**What is required**: Search the entries for lines that contain the word "Calculus", and report each one found.

**Source material**:

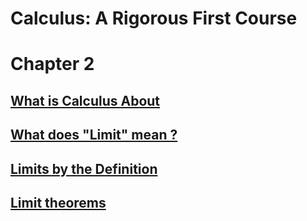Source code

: * Calculus: A Rigorous First Course

* Chapter 2
  
** [[file:chapter2/solution1.html][What is Calculus About]]
** [[file:./chapter2/solution2.html][What does "Limit" mean ?]]
** [[file:chapter2/solution3.org][Limits by the Definition]]
** [[file:chapter2/solution4.org][Limit theorems]]
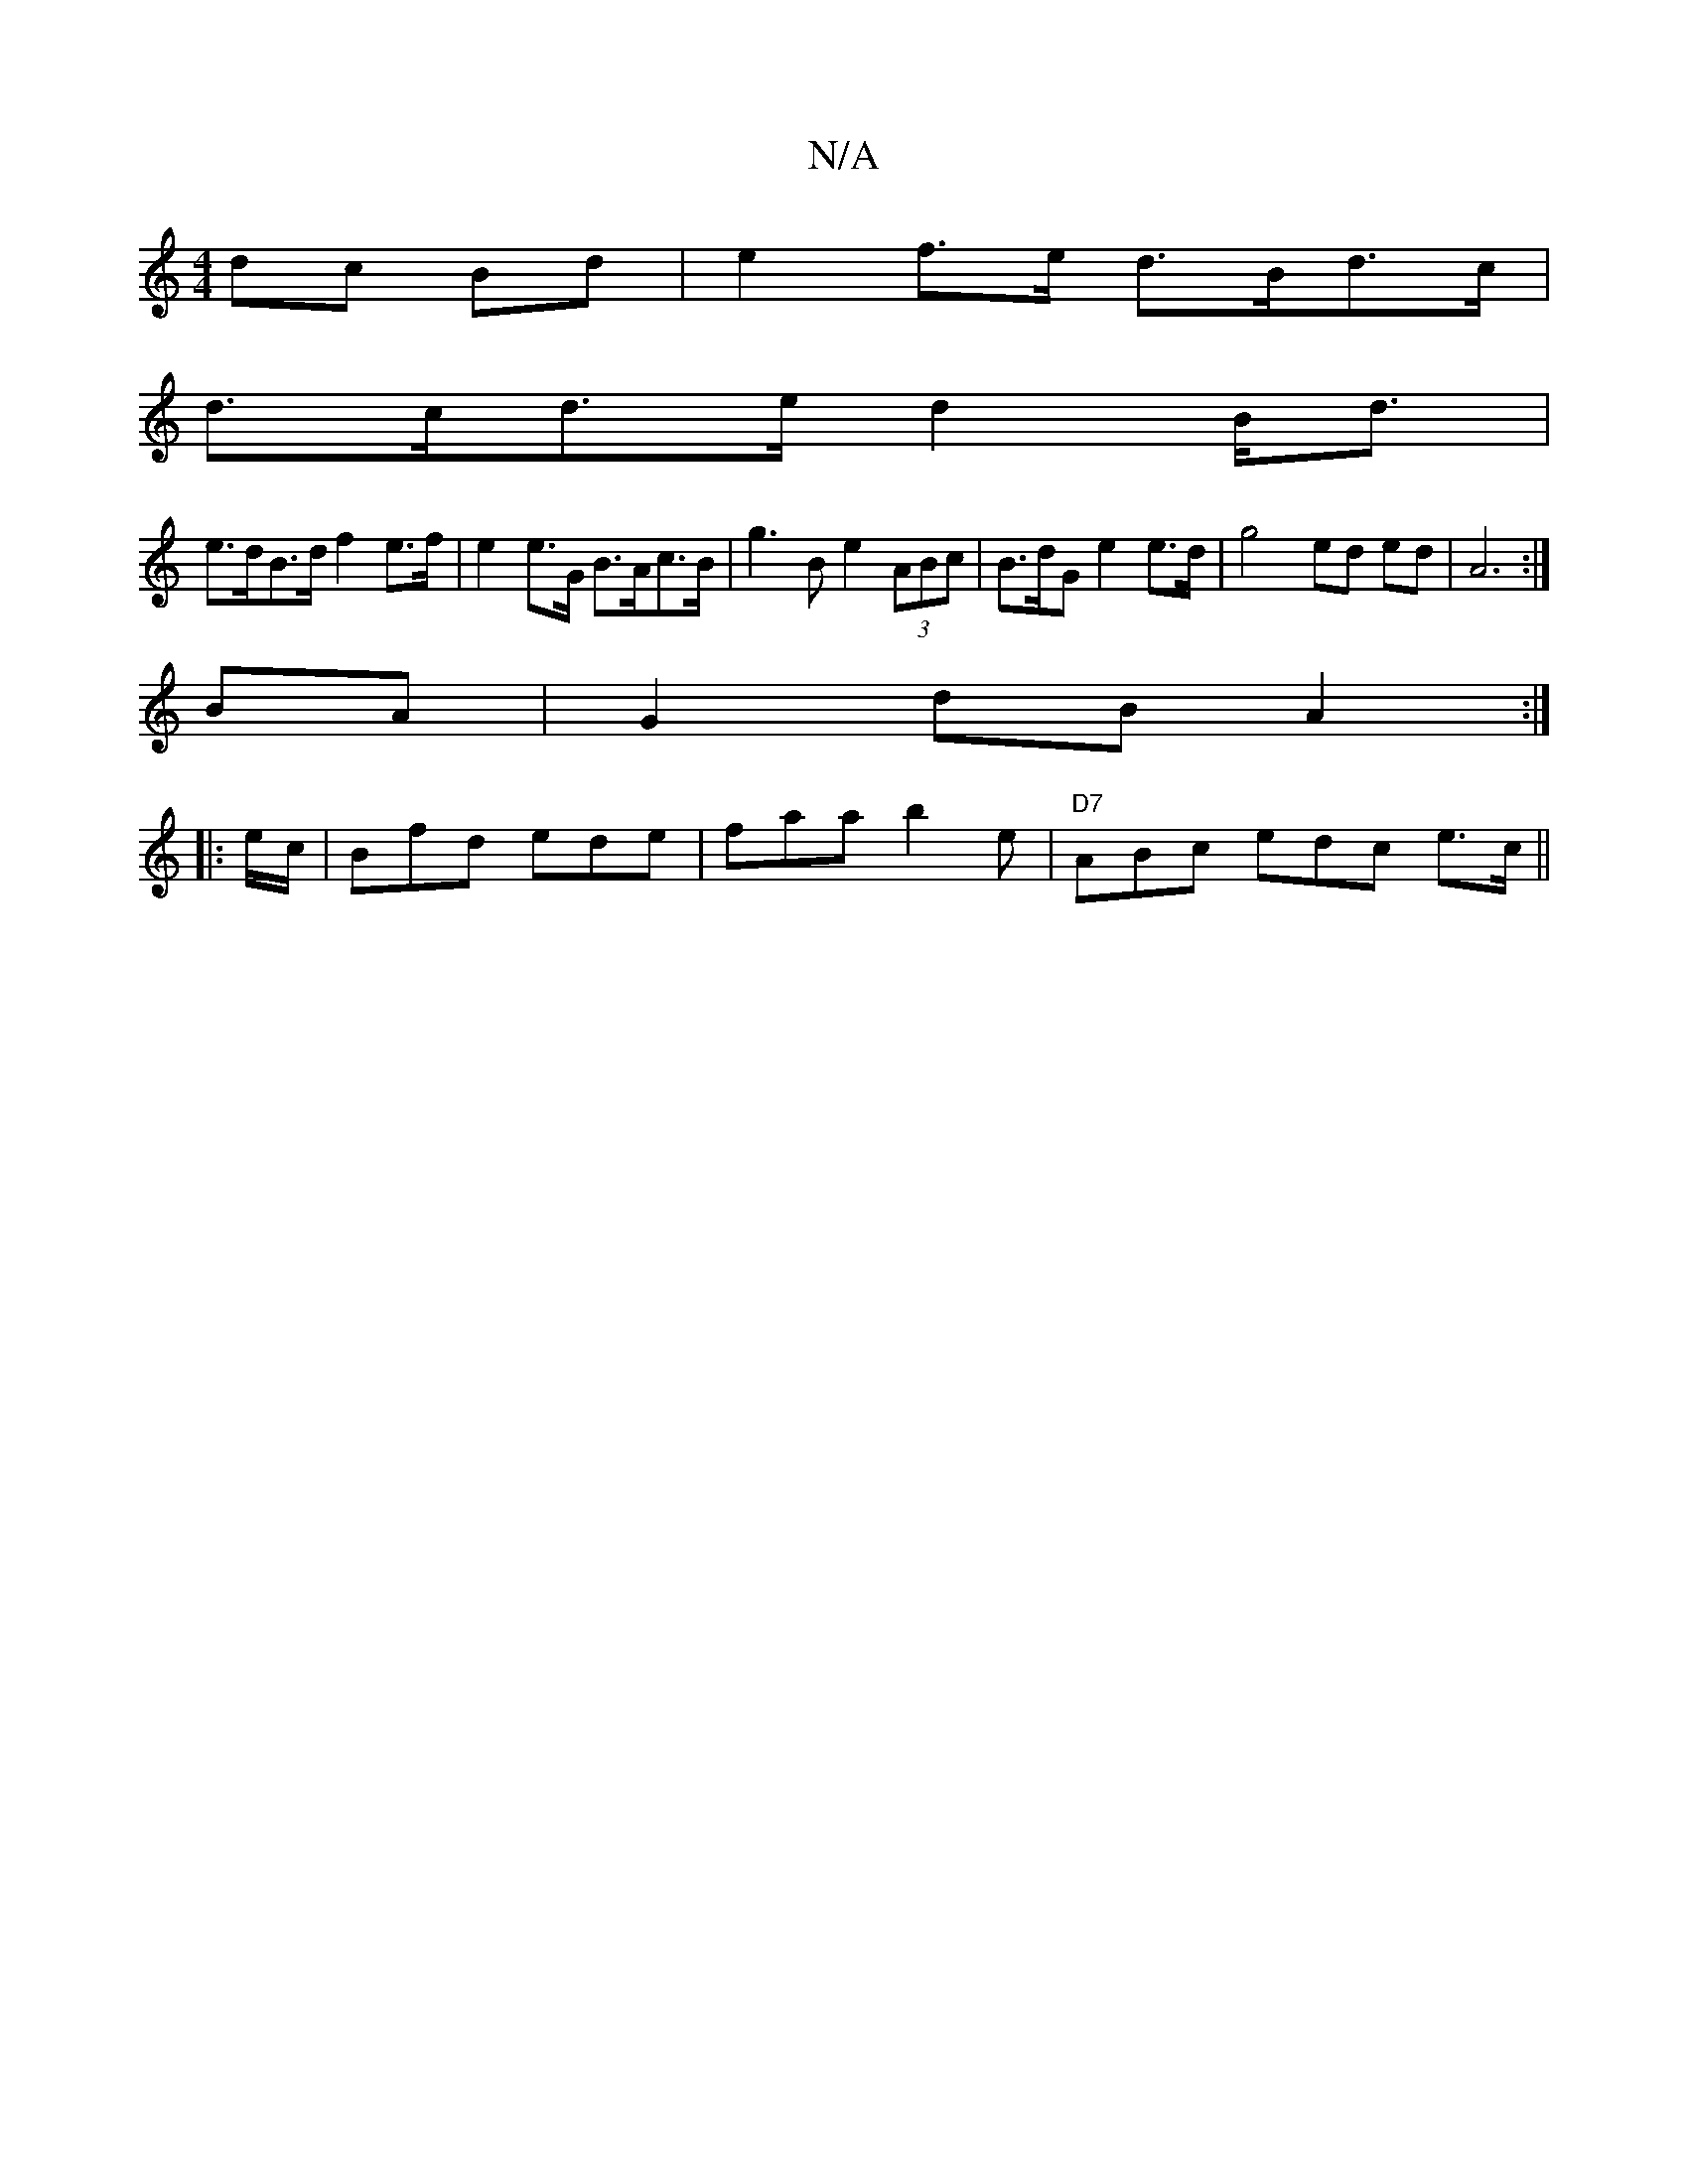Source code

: X:1
T:N/A
M:4/4
R:N/A
K:Cmajor
 dc Bd | e2 f>e d>Bd>c |
d>cd>e d2 B<d |
e>dB>d f2 e>f | e2e>G B>Ac>B | g3 B e2 (3ABc | B>dG e2e>d | g4-ed ed | A6:|
BA|G2-dB A2 :|
|: e/c/ | Bfd ede | faa b2 e | "D7" ABc edc e>c ||

(3gfd eB dB | Bd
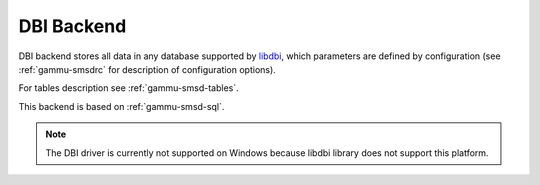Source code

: .. _gammu-smsd-dbi:

DBI Backend
===========

DBI backend stores all data in any database supported by `libdbi`_, which
parameters are defined by configuration (see :ref:`gammu-smsdrc` for description of
configuration options).

For tables description see :ref:`gammu-smsd-tables`.

This backend is based on :ref:`gammu-smsd-sql`.

.. note::

    The DBI driver is currently not supported on Windows because libdbi
    library does not support this platform.

.. _libdbi: http://libdbi.sourceforge.net/
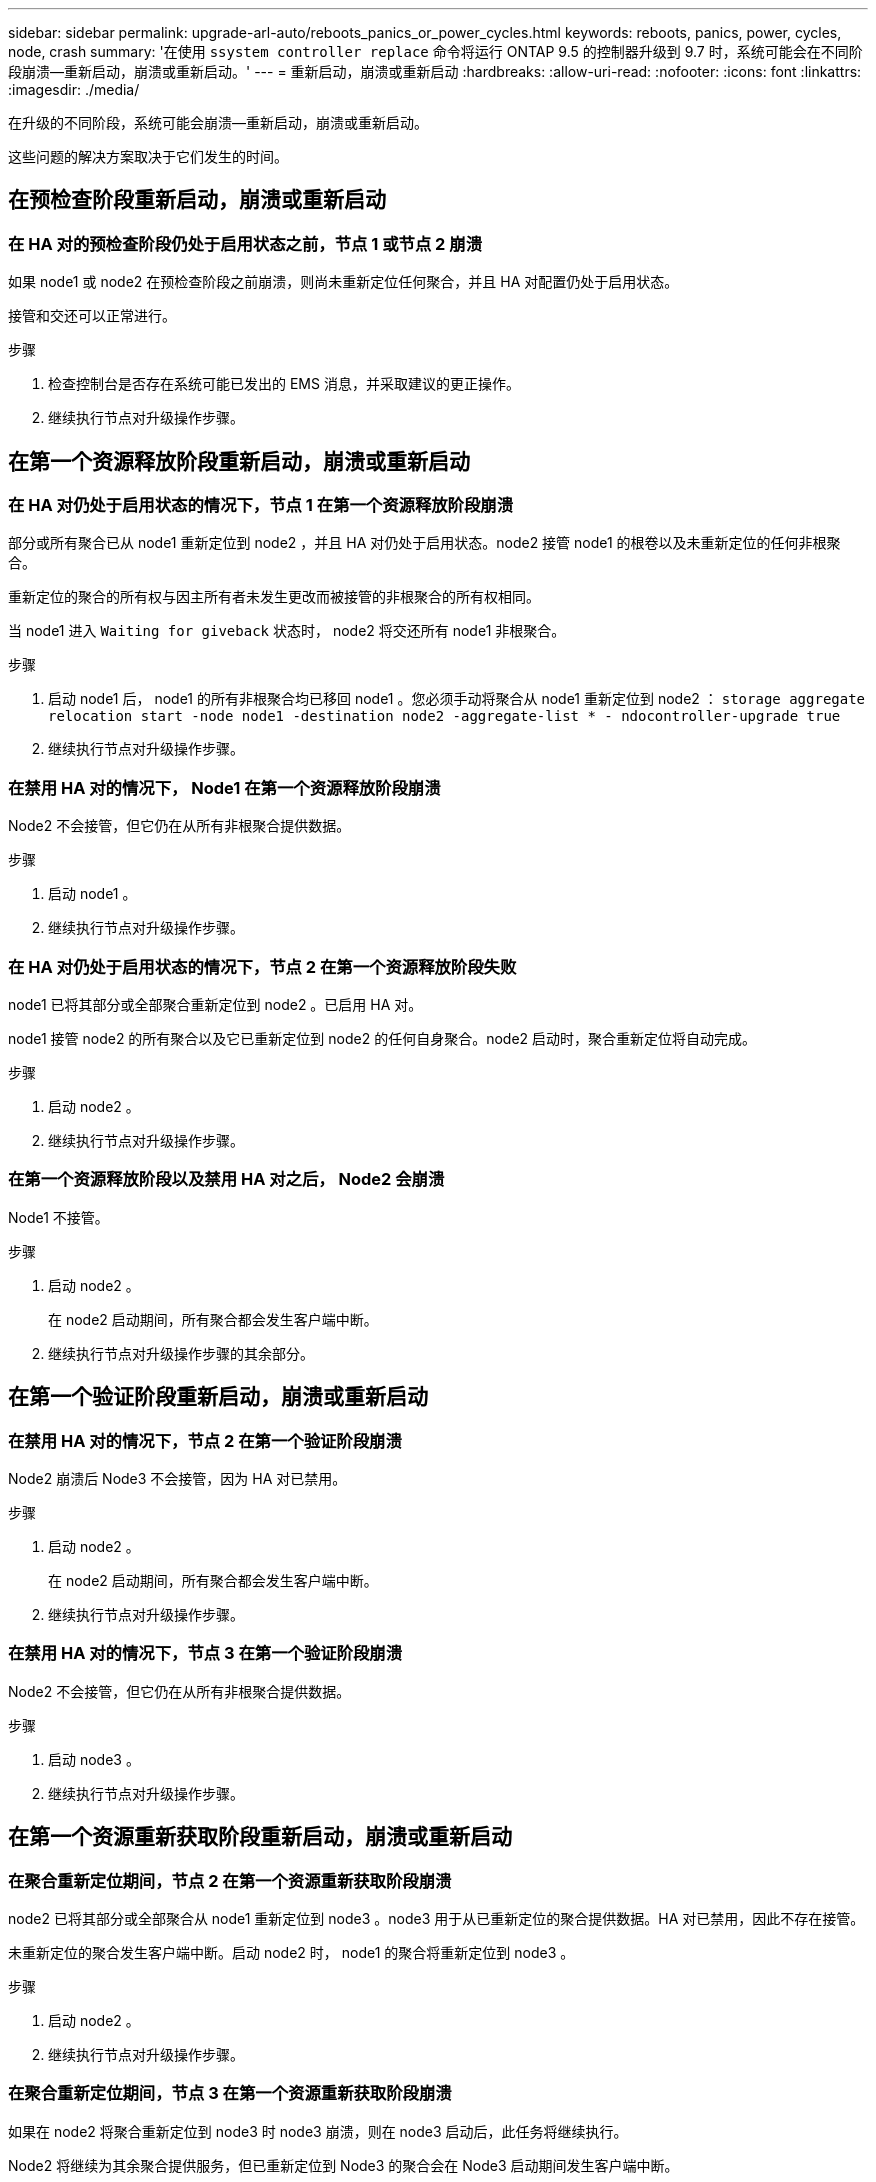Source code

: ---
sidebar: sidebar 
permalink: upgrade-arl-auto/reboots_panics_or_power_cycles.html 
keywords: reboots, panics, power, cycles, node, crash 
summary: '在使用 `ssystem controller replace` 命令将运行 ONTAP 9.5 的控制器升级到 9.7 时，系统可能会在不同阶段崩溃—重新启动，崩溃或重新启动。' 
---
= 重新启动，崩溃或重新启动
:hardbreaks:
:allow-uri-read: 
:nofooter: 
:icons: font
:linkattrs: 
:imagesdir: ./media/


[role="lead"]
在升级的不同阶段，系统可能会崩溃—重新启动，崩溃或重新启动。

这些问题的解决方案取决于它们发生的时间。



== 在预检查阶段重新启动，崩溃或重新启动



=== 在 HA 对的预检查阶段仍处于启用状态之前，节点 1 或节点 2 崩溃

如果 node1 或 node2 在预检查阶段之前崩溃，则尚未重新定位任何聚合，并且 HA 对配置仍处于启用状态。

接管和交还可以正常进行。

.步骤
. 检查控制台是否存在系统可能已发出的 EMS 消息，并采取建议的更正操作。
. 继续执行节点对升级操作步骤。




== 在第一个资源释放阶段重新启动，崩溃或重新启动



=== 在 HA 对仍处于启用状态的情况下，节点 1 在第一个资源释放阶段崩溃

部分或所有聚合已从 node1 重新定位到 node2 ，并且 HA 对仍处于启用状态。node2 接管 node1 的根卷以及未重新定位的任何非根聚合。

重新定位的聚合的所有权与因主所有者未发生更改而被接管的非根聚合的所有权相同。

当 node1 进入 `Waiting for giveback` 状态时， node2 将交还所有 node1 非根聚合。

.步骤
. 启动 node1 后， node1 的所有非根聚合均已移回 node1 。您必须手动将聚合从 node1 重新定位到 node2 ： `storage aggregate relocation start -node node1 -destination node2 -aggregate-list * - ndocontroller-upgrade true`
. 继续执行节点对升级操作步骤。




=== 在禁用 HA 对的情况下， Node1 在第一个资源释放阶段崩溃

Node2 不会接管，但它仍在从所有非根聚合提供数据。

.步骤
. 启动 node1 。
. 继续执行节点对升级操作步骤。




=== 在 HA 对仍处于启用状态的情况下，节点 2 在第一个资源释放阶段失败

node1 已将其部分或全部聚合重新定位到 node2 。已启用 HA 对。

node1 接管 node2 的所有聚合以及它已重新定位到 node2 的任何自身聚合。node2 启动时，聚合重新定位将自动完成。

.步骤
. 启动 node2 。
. 继续执行节点对升级操作步骤。




=== 在第一个资源释放阶段以及禁用 HA 对之后， Node2 会崩溃

Node1 不接管。

.步骤
. 启动 node2 。
+
在 node2 启动期间，所有聚合都会发生客户端中断。

. 继续执行节点对升级操作步骤的其余部分。




== 在第一个验证阶段重新启动，崩溃或重新启动



=== 在禁用 HA 对的情况下，节点 2 在第一个验证阶段崩溃

Node2 崩溃后 Node3 不会接管，因为 HA 对已禁用。

.步骤
. 启动 node2 。
+
在 node2 启动期间，所有聚合都会发生客户端中断。

. 继续执行节点对升级操作步骤。




=== 在禁用 HA 对的情况下，节点 3 在第一个验证阶段崩溃

Node2 不会接管，但它仍在从所有非根聚合提供数据。

.步骤
. 启动 node3 。
. 继续执行节点对升级操作步骤。




== 在第一个资源重新获取阶段重新启动，崩溃或重新启动



=== 在聚合重新定位期间，节点 2 在第一个资源重新获取阶段崩溃

node2 已将其部分或全部聚合从 node1 重新定位到 node3 。node3 用于从已重新定位的聚合提供数据。HA 对已禁用，因此不存在接管。

未重新定位的聚合发生客户端中断。启动 node2 时， node1 的聚合将重新定位到 node3 。

.步骤
. 启动 node2 。
. 继续执行节点对升级操作步骤。




=== 在聚合重新定位期间，节点 3 在第一个资源重新获取阶段崩溃

如果在 node2 将聚合重新定位到 node3 时 node3 崩溃，则在 node3 启动后，此任务将继续执行。

Node2 将继续为其余聚合提供服务，但已重新定位到 Node3 的聚合会在 Node3 启动期间发生客户端中断。

.步骤
. 启动 node3 。
. 继续升级控制器。




== 在检查后阶段重新启动，崩溃或重新启动



=== 在后检查阶段，节点 2 或节点 3 崩溃

HA 对已禁用，因此不是接管。重新启动的节点中的聚合发生客户端中断。

.步骤
. 启动节点。
. 继续执行节点对升级操作步骤。




== 在第二个资源释放阶段重新启动，崩溃或重新启动



=== Node3 在第二个资源释放阶段崩溃

如果 node2 重新定位聚合时 node3 崩溃，则在 node3 启动后，此任务将继续执行。

Node2 继续为其余聚合提供服务，但已重新定位到 Node3 和 Node3 自己的聚合的聚合在 Node3 启动期间会发生客户端中断。

.步骤
. 启动 node3 。
. 继续执行控制器升级操作步骤。




=== Node2 在第二个资源释放阶段崩溃

如果节点 2 在聚合重新定位期间崩溃，则不会接管节点 2 。

node3 将继续为已重新定位的聚合提供服务，但 node2 拥有的聚合会发生客户端中断。

.步骤
. 启动 node2 。
. 继续执行控制器升级操作步骤。




== 在第二个验证阶段重新启动，崩溃或重新启动



=== Node3 在第二个验证阶段崩溃

如果节点 3 在此阶段崩溃，则不会发生接管，因为 HA 已被禁用。

非根聚合发生中断，这些聚合已重新定位，直到 node3 重新启动。

.步骤
. 启动 node3 。
+
在 node3 启动期间，所有聚合都会发生客户端中断。

. 继续执行节点对升级操作步骤。




=== Node4 在第二个验证阶段崩溃

如果节点 4 在此阶段崩溃，则不会发生接管。node3 从聚合提供数据。

非根聚合发生中断，这些聚合已重新定位，直到 node4 重新启动。

.步骤
. 启动 node4 。
. 继续执行节点对升级操作步骤。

**Exercise answer**:
: * Calculus: A Rigorous First Course
** [[file:chapter2/solution1.html][What is Calculus About]]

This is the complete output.